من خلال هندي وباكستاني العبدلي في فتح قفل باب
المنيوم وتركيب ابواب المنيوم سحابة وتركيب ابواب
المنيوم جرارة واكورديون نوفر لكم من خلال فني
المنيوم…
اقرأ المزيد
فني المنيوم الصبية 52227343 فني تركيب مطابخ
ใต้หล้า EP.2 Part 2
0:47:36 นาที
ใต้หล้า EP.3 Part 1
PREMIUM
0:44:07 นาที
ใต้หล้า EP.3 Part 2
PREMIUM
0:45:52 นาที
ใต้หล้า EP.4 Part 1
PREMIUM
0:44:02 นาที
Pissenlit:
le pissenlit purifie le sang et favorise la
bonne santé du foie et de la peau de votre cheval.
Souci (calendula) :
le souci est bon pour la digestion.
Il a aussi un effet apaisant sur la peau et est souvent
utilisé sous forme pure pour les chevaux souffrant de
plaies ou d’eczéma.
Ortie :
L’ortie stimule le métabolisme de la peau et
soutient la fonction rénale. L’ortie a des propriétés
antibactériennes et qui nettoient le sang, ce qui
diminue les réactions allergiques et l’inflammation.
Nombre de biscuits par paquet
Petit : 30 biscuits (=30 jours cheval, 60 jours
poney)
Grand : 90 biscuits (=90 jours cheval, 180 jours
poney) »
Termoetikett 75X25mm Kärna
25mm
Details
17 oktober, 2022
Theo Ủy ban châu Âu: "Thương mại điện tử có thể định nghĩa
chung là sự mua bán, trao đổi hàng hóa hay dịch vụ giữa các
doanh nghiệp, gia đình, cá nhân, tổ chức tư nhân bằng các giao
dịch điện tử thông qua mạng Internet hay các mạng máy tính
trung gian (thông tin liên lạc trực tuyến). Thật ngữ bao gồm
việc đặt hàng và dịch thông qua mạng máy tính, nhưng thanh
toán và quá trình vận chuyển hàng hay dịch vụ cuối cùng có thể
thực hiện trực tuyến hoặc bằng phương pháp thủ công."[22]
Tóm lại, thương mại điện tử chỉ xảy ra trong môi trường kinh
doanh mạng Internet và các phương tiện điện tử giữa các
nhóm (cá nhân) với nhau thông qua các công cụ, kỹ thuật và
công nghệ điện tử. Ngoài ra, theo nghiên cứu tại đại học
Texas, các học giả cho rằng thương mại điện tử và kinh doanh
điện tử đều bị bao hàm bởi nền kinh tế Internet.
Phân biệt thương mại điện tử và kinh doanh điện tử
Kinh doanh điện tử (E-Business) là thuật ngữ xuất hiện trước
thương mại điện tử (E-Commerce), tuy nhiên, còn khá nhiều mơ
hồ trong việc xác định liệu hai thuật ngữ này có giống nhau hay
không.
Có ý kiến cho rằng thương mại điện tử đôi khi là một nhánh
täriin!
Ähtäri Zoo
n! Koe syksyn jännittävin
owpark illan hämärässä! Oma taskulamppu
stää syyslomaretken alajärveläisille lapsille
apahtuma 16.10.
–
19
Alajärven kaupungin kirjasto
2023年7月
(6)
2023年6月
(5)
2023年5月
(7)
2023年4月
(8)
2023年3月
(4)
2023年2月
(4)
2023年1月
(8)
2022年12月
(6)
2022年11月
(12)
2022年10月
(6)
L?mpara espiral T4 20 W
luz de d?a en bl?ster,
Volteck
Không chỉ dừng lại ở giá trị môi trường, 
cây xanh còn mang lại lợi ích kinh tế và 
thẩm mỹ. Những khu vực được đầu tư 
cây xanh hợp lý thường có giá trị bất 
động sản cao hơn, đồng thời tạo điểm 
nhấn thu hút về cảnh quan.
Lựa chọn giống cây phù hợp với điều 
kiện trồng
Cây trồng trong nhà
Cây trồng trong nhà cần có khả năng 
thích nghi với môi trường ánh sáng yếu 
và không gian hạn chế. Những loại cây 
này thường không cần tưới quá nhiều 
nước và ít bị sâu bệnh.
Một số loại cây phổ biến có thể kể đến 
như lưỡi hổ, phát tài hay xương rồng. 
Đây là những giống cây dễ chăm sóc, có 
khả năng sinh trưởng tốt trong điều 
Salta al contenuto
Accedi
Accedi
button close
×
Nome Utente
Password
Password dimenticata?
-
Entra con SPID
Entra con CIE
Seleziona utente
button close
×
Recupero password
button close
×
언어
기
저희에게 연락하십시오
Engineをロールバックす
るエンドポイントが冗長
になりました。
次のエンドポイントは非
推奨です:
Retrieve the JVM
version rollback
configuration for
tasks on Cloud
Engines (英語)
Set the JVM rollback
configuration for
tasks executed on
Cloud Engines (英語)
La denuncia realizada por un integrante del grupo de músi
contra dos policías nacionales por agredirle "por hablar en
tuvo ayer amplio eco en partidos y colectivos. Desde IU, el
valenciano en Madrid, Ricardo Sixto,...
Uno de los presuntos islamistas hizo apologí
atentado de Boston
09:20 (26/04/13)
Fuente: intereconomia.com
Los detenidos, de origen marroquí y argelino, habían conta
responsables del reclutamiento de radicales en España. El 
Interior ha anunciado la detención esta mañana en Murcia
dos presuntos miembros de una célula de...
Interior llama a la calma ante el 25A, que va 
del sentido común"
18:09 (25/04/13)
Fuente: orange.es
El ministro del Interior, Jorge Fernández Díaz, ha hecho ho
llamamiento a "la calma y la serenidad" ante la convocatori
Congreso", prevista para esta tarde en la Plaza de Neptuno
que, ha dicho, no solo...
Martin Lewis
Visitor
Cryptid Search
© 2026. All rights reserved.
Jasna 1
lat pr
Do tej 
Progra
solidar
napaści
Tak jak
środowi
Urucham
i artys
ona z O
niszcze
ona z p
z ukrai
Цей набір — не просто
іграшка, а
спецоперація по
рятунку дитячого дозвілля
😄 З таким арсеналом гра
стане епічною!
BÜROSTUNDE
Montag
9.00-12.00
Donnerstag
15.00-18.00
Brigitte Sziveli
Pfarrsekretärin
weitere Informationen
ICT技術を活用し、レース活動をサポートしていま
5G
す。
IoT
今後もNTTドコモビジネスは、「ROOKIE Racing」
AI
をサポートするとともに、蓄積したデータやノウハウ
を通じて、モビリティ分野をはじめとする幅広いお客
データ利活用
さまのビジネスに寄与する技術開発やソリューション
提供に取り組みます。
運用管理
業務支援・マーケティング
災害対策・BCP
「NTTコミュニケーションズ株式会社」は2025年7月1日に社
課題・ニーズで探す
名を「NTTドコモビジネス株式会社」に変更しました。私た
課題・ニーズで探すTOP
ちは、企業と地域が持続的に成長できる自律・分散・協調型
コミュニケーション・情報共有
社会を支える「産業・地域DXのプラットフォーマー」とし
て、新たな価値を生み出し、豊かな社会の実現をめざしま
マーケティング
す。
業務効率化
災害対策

++++

— Problem to work on —
Using the data above, return each line exactly as written.

— Response to the task —
من خلال هندي وباكستاني العبدلي في فتح قفل باب
المنيوم وتركيب ابواب المنيوم سحابة وتركيب ابواب
المنيوم جرارة واكورديون نوفر لكم من خلال فني
المنيوم…
اقرأ المزيد
فني المنيوم الصبية 52227343 فني تركيب مطابخ
ใต้หล้า EP.2 Part 2
0:47:36 นาที
ใต้หล้า EP.3 Part 1
PREMIUM
0:44:07 นาที
ใต้หล้า EP.3 Part 2
PREMIUM
0:45:52 นาที
ใต้หล้า EP.4 Part 1
PREMIUM
0:44:02 นาที
Pissenlit:
le pissenlit purifie le sang et favorise la
bonne santé du foie et de la peau de votre cheval.
Souci (calendula) :
le souci est bon pour la digestion.
Il a aussi un effet apaisant sur la peau et est souvent
utilisé sous forme pure pour les chevaux souffrant de
plaies ou d’eczéma.
Ortie :
L’ortie stimule le métabolisme de la peau et
soutient la fonction rénale. L’ortie a des propriétés
antibactériennes et qui nettoient le sang, ce qui
diminue les réactions allergiques et l’inflammation.
Nombre de biscuits par paquet
Petit : 30 biscuits (=30 jours cheval, 60 jours
poney)
Grand : 90 biscuits (=90 jours cheval, 180 jours
poney) »
Termoetikett 75X25mm Kärna
25mm
Details
17 oktober, 2022
Theo Ủy ban châu Âu: "Thương mại điện tử có thể định nghĩa
chung là sự mua bán, trao đổi hàng hóa hay dịch vụ giữa các
doanh nghiệp, gia đình, cá nhân, tổ chức tư nhân bằng các giao
dịch điện tử thông qua mạng Internet hay các mạng máy tính
trung gian (thông tin liên lạc trực tuyến). Thật ngữ bao gồm
việc đặt hàng và dịch thông qua mạng máy tính, nhưng thanh
toán và quá trình vận chuyển hàng hay dịch vụ cuối cùng có thể
thực hiện trực tuyến hoặc bằng phương pháp thủ công."[22]
Tóm lại, thương mại điện tử chỉ xảy ra trong môi trường kinh
doanh mạng Internet và các phương tiện điện tử giữa các
nhóm (cá nhân) với nhau thông qua các công cụ, kỹ thuật và
công nghệ điện tử. Ngoài ra, theo nghiên cứu tại đại học
Texas, các học giả cho rằng thương mại điện tử và kinh doanh
điện tử đều bị bao hàm bởi nền kinh tế Internet.
Phân biệt thương mại điện tử và kinh doanh điện tử
Kinh doanh điện tử (E-Business) là thuật ngữ xuất hiện trước
thương mại điện tử (E-Commerce), tuy nhiên, còn khá nhiều mơ
hồ trong việc xác định liệu hai thuật ngữ này có giống nhau hay
không.
Có ý kiến cho rằng thương mại điện tử đôi khi là một nhánh
täriin!
Ähtäri Zoo
n! Koe syksyn jännittävin
owpark illan hämärässä! Oma taskulamppu
stää syyslomaretken alajärveläisille lapsille
apahtuma 16.10.
–
19
Alajärven kaupungin kirjasto
2023年7月
(6)
2023年6月
(5)
2023年5月
(7)
2023年4月
(8)
2023年3月
(4)
2023年2月
(4)
2023年1月
(8)
2022年12月
(6)
2022年11月
(12)
2022年10月
(6)
L?mpara espiral T4 20 W
luz de d?a en bl?ster,
Volteck
Không chỉ dừng lại ở giá trị môi trường, 
cây xanh còn mang lại lợi ích kinh tế và 
thẩm mỹ. Những khu vực được đầu tư 
cây xanh hợp lý thường có giá trị bất 
động sản cao hơn, đồng thời tạo điểm 
nhấn thu hút về cảnh quan.
Lựa chọn giống cây phù hợp với điều 
kiện trồng
Cây trồng trong nhà
Cây trồng trong nhà cần có khả năng 
thích nghi với môi trường ánh sáng yếu 
và không gian hạn chế. Những loại cây 
này thường không cần tưới quá nhiều 
nước và ít bị sâu bệnh.
Một số loại cây phổ biến có thể kể đến 
như lưỡi hổ, phát tài hay xương rồng. 
Đây là những giống cây dễ chăm sóc, có 
khả năng sinh trưởng tốt trong điều 
Salta al contenuto
Accedi
Accedi
button close
×
Nome Utente
Password
Password dimenticata?
-
Entra con SPID
Entra con CIE
Seleziona utente
button close
×
Recupero password
button close
×
언어
기
저희에게 연락하십시오
Engineをロールバックす
るエンドポイントが冗長
になりました。
次のエンドポイントは非
推奨です:
Retrieve the JVM
version rollback
configuration for
tasks on Cloud
Engines (英語)
Set the JVM rollback
configuration for
tasks executed on
Cloud Engines (英語)
La denuncia realizada por un integrante del grupo de músi
contra dos policías nacionales por agredirle "por hablar en
tuvo ayer amplio eco en partidos y colectivos. Desde IU, el
valenciano en Madrid, Ricardo Sixto,...
Uno de los presuntos islamistas hizo apologí
atentado de Boston
09:20 (26/04/13)
Fuente: intereconomia.com
Los detenidos, de origen marroquí y argelino, habían conta
responsables del reclutamiento de radicales en España. El 
Interior ha anunciado la detención esta mañana en Murcia
dos presuntos miembros de una célula de...
Interior llama a la calma ante el 25A, que va 
del sentido común"
18:09 (25/04/13)
Fuente: orange.es
El ministro del Interior, Jorge Fernández Díaz, ha hecho ho
llamamiento a "la calma y la serenidad" ante la convocatori
Congreso", prevista para esta tarde en la Plaza de Neptuno
que, ha dicho, no solo...
Martin Lewis
Visitor
Cryptid Search
© 2026. All rights reserved.
Jasna 1
lat pr
Do tej 
Progra
solidar
napaści
Tak jak
środowi
Urucham
i artys
ona z O
niszcze
ona z p
z ukrai
Цей набір — не просто
іграшка, а
спецоперація по
рятунку дитячого дозвілля
😄 З таким арсеналом гра
стане епічною!
BÜROSTUNDE
Montag
9.00-12.00
Donnerstag
15.00-18.00
Brigitte Sziveli
Pfarrsekretärin
weitere Informationen
ICT技術を活用し、レース活動をサポートしていま
5G
す。
IoT
今後もNTTドコモビジネスは、「ROOKIE Racing」
AI
をサポートするとともに、蓄積したデータやノウハウ
を通じて、モビリティ分野をはじめとする幅広いお客
データ利活用
さまのビジネスに寄与する技術開発やソリューション
提供に取り組みます。
運用管理
業務支援・マーケティング
災害対策・BCP
「NTTコミュニケーションズ株式会社」は2025年7月1日に社
課題・ニーズで探す
名を「NTTドコモビジネス株式会社」に変更しました。私た
課題・ニーズで探すTOP
ちは、企業と地域が持続的に成長できる自律・分散・協調型
コミュニケーション・情報共有
社会を支える「産業・地域DXのプラットフォーマー」とし
て、新たな価値を生み出し、豊かな社会の実現をめざしま
マーケティング
す。
業務効率化
災害対策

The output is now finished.